- Born: Alain Marie Joseph Paul Louis Fernand Lefebvre Saint-Ogan August 7, 1895 Colombes, France
- Died: June 22, 1974 (aged 78) Paris, France
- Nationality: French
- Area: Writer, Artist
- Notable works: Zig et Puce Monsieur Poche

= Alain Saint-Ogan =

French comics author and artist

Alain Saint-Ogan (/fr/; August 7, 1895 - June 22, 1974) was a French comics author and artist. He is best remembered for his long-running humorous children's adventure comic Zig et Puce. He was also active as an editorial cartoonist, a children's radio show presenter, a book illustrator, advertising artist and an animator.

==Biography==
In 1916, during World War I, Alain Saint-Ogan was drafted into the French army and became a soldier fighting in the Balkans.

In 1925, he created and wrote the well-known comic strip Zig et Puce (Zig and Flea), which initially appeared in the Dimanche Illustré (Sunday Illustrated), the weekly youth supplement of the French daily newspaper, l'Excelsior.

Among his other comic strips: Mitou et Toti (Mitou and Toti), Prosper l'ours (Prosper the Bear, started in 1933), Monsieur Poche (Mr. Pocket, started in 1934), and Touitoui. In the 1940s, he edited a children's magazine, Benjamin, for which he created the comic strip Troc et Boum (Troc and Boom). In 1934, Saint-Ogan adapted Prosper L'Ours into an animated short. Hard times came for Alain Saint-Ogan and other people in France arrived during World War II when Nazi Germany invaded and occupied France. Saint-Ogan lived in southern France which was ruled by Vichy France from 1940 to 1942, before it was occupied by Nazi Germany. During this time, Saint-Ogan began writing his comic strips with more ideological considerations and more institutionalized circles such as the state, ministry, union and official commissions.

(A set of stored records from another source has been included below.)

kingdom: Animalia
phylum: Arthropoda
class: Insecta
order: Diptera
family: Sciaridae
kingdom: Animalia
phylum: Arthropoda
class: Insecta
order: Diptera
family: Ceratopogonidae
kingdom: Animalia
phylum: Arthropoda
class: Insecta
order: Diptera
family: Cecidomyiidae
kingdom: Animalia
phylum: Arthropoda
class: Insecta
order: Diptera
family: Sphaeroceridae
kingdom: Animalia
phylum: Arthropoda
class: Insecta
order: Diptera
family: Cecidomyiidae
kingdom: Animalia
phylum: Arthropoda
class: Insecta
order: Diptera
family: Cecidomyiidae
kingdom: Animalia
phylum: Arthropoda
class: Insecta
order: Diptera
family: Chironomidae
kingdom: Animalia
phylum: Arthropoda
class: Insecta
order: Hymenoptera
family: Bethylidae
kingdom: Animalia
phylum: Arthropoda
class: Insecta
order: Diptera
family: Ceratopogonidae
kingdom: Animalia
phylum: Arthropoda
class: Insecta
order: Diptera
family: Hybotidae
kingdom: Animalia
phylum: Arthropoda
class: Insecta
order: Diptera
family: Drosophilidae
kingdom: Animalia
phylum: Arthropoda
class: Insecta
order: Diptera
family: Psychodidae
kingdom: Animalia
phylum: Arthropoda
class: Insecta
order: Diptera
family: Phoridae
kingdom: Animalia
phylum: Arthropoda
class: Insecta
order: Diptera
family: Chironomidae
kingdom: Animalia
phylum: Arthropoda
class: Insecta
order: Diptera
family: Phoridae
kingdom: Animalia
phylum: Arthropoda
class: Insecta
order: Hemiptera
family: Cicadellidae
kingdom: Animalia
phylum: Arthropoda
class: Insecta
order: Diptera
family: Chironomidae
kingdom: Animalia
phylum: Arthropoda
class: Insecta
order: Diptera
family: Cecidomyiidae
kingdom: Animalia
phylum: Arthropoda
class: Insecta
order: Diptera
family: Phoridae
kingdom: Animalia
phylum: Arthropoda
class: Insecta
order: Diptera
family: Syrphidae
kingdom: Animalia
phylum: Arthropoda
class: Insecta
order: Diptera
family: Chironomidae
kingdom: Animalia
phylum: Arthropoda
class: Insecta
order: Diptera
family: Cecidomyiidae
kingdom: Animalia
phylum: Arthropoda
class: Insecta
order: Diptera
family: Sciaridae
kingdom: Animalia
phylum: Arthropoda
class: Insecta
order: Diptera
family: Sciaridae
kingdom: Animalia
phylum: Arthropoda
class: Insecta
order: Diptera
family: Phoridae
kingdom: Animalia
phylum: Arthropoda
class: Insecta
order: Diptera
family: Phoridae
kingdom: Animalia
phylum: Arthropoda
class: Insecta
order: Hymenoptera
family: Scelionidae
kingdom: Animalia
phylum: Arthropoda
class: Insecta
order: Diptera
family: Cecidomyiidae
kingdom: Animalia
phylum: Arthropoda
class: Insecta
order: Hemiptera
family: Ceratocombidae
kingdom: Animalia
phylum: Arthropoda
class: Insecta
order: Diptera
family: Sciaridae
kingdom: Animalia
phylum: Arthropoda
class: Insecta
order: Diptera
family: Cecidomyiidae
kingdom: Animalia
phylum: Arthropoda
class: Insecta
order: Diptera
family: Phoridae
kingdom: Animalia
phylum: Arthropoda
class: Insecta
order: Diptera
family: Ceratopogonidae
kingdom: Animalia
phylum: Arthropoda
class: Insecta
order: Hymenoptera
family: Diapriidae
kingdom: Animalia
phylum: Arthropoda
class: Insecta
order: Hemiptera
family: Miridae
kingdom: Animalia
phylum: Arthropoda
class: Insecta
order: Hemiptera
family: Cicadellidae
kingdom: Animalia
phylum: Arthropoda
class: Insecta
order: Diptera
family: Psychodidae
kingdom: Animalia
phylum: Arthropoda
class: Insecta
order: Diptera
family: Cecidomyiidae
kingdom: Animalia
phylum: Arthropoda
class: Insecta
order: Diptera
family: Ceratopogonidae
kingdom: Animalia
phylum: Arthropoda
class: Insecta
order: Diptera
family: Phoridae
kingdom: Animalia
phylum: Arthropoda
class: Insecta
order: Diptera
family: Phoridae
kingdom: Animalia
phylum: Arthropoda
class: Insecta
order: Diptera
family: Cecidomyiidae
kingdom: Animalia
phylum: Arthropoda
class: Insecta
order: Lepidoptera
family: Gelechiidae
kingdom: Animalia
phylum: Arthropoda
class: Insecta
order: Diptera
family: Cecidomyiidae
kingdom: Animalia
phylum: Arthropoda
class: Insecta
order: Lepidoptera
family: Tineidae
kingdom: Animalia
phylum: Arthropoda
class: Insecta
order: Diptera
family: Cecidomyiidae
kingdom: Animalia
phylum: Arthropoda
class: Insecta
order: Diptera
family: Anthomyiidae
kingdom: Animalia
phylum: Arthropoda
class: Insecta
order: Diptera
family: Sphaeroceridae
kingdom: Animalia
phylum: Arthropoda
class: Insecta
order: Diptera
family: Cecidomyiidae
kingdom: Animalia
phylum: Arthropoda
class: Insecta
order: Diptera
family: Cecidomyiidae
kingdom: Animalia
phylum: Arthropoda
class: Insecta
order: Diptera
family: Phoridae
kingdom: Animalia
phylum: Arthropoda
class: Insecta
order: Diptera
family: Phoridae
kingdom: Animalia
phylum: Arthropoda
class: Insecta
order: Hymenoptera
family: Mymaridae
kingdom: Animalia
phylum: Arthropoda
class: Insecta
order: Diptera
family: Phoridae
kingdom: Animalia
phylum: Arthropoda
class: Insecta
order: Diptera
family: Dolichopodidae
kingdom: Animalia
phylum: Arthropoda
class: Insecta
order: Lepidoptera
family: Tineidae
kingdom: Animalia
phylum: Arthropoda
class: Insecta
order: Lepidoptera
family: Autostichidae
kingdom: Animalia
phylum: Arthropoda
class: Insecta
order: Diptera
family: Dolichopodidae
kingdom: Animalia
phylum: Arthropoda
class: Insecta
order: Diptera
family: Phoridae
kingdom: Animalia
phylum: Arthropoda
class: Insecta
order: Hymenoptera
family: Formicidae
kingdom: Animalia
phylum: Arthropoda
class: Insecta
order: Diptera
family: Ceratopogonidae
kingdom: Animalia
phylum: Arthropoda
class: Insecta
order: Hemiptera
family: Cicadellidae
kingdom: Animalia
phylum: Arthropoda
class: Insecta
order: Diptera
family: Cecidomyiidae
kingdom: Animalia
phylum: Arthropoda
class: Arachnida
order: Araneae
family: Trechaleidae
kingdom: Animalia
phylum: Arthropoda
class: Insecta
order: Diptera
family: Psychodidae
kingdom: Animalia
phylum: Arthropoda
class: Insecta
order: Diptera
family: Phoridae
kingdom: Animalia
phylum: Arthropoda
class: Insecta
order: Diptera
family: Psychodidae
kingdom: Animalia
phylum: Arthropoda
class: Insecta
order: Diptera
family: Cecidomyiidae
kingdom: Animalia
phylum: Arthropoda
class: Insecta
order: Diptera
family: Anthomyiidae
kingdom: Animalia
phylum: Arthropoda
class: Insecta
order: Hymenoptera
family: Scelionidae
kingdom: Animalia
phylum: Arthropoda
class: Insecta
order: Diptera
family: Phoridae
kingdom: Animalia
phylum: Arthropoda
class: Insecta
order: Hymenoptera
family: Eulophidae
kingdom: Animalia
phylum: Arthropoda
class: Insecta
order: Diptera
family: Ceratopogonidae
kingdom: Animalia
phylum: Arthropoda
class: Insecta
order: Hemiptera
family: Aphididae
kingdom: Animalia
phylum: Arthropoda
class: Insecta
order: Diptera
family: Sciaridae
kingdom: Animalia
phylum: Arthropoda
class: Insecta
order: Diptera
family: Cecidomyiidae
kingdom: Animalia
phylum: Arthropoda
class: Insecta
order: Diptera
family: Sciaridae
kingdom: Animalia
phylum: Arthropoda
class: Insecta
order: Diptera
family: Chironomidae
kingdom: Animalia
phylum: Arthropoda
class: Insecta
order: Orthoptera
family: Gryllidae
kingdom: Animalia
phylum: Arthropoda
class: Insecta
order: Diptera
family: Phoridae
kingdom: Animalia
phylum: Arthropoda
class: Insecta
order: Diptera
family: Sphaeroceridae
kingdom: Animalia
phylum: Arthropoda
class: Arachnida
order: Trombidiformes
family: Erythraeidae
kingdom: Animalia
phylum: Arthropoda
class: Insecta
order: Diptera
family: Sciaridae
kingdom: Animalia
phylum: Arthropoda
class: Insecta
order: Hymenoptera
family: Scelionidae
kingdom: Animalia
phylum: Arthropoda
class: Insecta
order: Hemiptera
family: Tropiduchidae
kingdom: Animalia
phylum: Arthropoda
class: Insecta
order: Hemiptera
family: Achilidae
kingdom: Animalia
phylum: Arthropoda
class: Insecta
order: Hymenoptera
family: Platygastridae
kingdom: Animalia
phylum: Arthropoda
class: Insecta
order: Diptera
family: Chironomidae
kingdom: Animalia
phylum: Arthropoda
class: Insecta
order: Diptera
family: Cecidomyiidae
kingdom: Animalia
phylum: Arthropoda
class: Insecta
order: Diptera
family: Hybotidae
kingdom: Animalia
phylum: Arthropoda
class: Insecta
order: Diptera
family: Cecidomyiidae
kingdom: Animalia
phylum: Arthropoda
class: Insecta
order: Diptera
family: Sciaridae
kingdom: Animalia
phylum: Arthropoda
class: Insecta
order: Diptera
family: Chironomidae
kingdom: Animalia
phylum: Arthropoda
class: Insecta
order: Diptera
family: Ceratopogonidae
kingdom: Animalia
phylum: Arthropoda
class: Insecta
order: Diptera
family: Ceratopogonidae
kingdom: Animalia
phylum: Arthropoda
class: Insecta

Zig et Puce enjoyed a revival in 1963, when it was taken over by Greg. After World War II, Alain Saint-Ogan also created a daily cartoon for the front page of the Parisien libéré, hosted a radio program, produced television programs and wrote several books, including two memoirs. Shortly before his death in 1974, he was named the honorary president of the first Angoulême International Comics Festival. For a period, the prize for best comic book was named "Alfred" after his creation.

His work included themes of pro-colonialism ideas. When the French Communist party opposed the Exposition Coloniale of 1931, he contributed to the parody of their newspaper, essentially mocking their anti-imperialist views and showing strong support for the colonial discourse of the Exposition. His comics were used to stir up interest among the young for the Exposition and to support the French colonial effort in the effort to ensure its continuation.

His work contains imagery supporting colonialism and anti-semitism. The story line where Zig and Puce visited the Exposition Coloniale contains racial stereotypes such as portraying Africans as cannibals, continuing the racial stereotype that Africans are just 'big children', having them appear dumb by speaking only in pidgin French, and drawing them with physical stereotypes that French held about Africans (huge lips, very dark skin, etc.).